_DESCRIPTION OF THE TASK_
Below are some entries; reproduce them exactly and leave every picture out.

_INPUT FOR THIS TASK_
%%

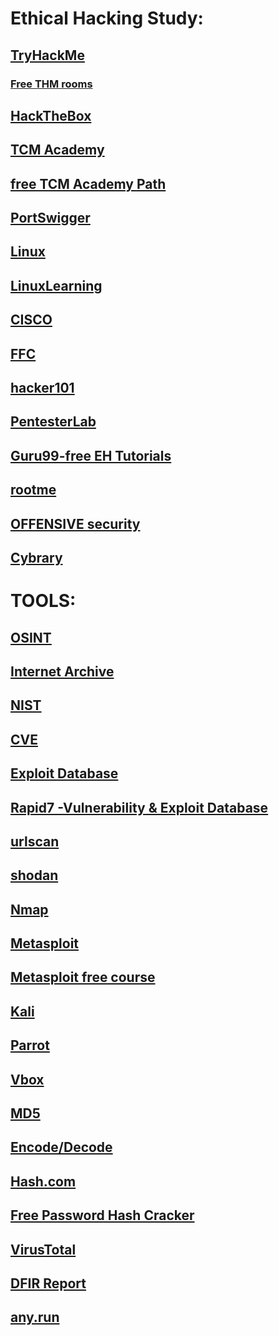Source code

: # Ethical Hacking Study:

## [TryHackMe](https://tryhackme.com)
### [Free THM rooms](https://github.com/saramazal/ethical-hacking-study/blob/main/free-thm-rooms.md)

## [HackTheBox](https://academy.hackthebox.com/login)
## [TCM Academy](https://academy.tcm-sec.com/courses)
## [free TCM Academy Path](https://academy.tcm-sec.com/p/learn-penetration-testing-free)
## [PortSwigger](https://portswigger.net/web-security)
## [Linux](https://www.linux.org/)
## [LinuxLearning](https://learning.lpi.org/en/learning-materials/030-100/031/031.1/031.1_01/)
## [CISCO](https://www.netacad.com/courses/cybersecurity)
## [FFC](https://www.freecodecamp.org/learn/information-security/)
## [hacker101](https://www.hacker101.com/)
## [PentesterLab](https://pentesterlab.com/)
## [Guru99-free EH Tutorials](https://www.guru99.com/ethical-hacking-tutorials.html)
## [rootme](https://www.root-me.org/?lang=en)
## [OFFENSIVE security](https://www.offensive-security.com/pwk-oscp/)
## [Cybrary](https://www.cybrary.it/)

# TOOLS:
## [OSINT](https://osintframework.com/)
## [Internet Archive](https://archive.org/web/)
## [NIST](https://nvd.nist.gov/search)
## [CVE](https://cve.mitre.org/)
## [Exploit Database](https://www.exploit-db.com/)
## [Rapid7 -Vulnerability & Exploit Database](https://www.rapid7.com/db/)
## [urlscan](https://urlscan.io/)
## [shodan](https://www.shodan.io/)
## [Nmap](https://nmap.org/)
## [Metasploit](https://www.metasploit.com/get-started)
## [Metasploit free course](https://www.offensive-security.com/metasploit-unleashed/)
## [Kali](https://www.kali.org/get-kali/)
## [Parrot](https://www.parrotsec.org/)
## [Vbox](https://www.virtualbox.org/)

## [MD5](https://md5.gromweb.com/)
## [Encode/Decode](https://toolbox.googleapps.com/apps/encode_decode/)
## [Hash.com](https://hashes.com/en/decrypt/hash)
## [Free Password Hash Cracker](https://crackstation.net/)

## [VirusTotal](https://www.virustotal.com/gui/file/a2a4a8436da64246ade25c702a6677ebbb14fc2bd0c6f02d2d7b8d2046e59ecb?nocache=1)
## [DFIR Report](https://thedfirreport.com/)
## [any.run](https://any.run/)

%%

_SOLUTION_
Source code

: # Ethical Hacking Study:

## [TryHackMe](https://tryhackme.com)
### [Free THM rooms](https://github.com/saramazal/ethical-hacking-study/blob/main/free-thm-rooms.md)

## [HackTheBox](https://academy.hackthebox.com/login)
## [TCM Academy](https://academy.tcm-sec.com/courses)
## [free TCM Academy Path](https://academy.tcm-sec.com/p/learn-penetration-testing-free)
## [PortSwigger](https://portswigger.net/web-security)
## [Linux](https://www.linux.org/)
## [LinuxLearning](https://learning.lpi.org/en/learning-materials/030-100/031/031.1/031.1_01/)
## [CISCO](https://www.netacad.com/courses/cybersecurity)
## [FFC](https://www.freecodecamp.org/learn/information-security/)
## [hacker101](https://www.hacker101.com/)
## [PentesterLab](https://pentesterlab.com/)
## [Guru99-free EH Tutorials](https://www.guru99.com/ethical-hacking-tutorials.html)
## [rootme](https://www.root-me.org/?lang=en)
## [OFFENSIVE security](https://www.offensive-security.com/pwk-oscp/)
## [Cybrary](https://www.cybrary.it/)

# TOOLS:
## [OSINT](https://osintframework.com/)
## [Internet Archive](https://archive.org/web/)
## [NIST](https://nvd.nist.gov/search)
## [CVE](https://cve.mitre.org/)
## [Exploit Database](https://www.exploit-db.com/)
## [Rapid7 -Vulnerability & Exploit Database](https://www.rapid7.com/db/)
## [urlscan](https://urlscan.io/)
## [shodan](https://www.shodan.io/)
## [Nmap](https://nmap.org/)
## [Metasploit](https://www.metasploit.com/get-started)
## [Metasploit free course](https://www.offensive-security.com/metasploit-unleashed/)
## [Kali](https://www.kali.org/get-kali/)
## [Parrot](https://www.parrotsec.org/)
## [Vbox](https://www.virtualbox.org/)

## [MD5](https://md5.gromweb.com/)
## [Encode/Decode](https://toolbox.googleapps.com/apps/encode_decode/)
## [Hash.com](https://hashes.com/en/decrypt/hash)
## [Free Password Hash Cracker](https://crackstation.net/)

## [VirusTotal](https://www.virustotal.com/gui/file/a2a4a8436da64246ade25c702a6677ebbb14fc2bd0c6f02d2d7b8d2046e59ecb?nocache=1)
## [DFIR Report](https://thedfirreport.com/)
## [any.run](https://any.run/)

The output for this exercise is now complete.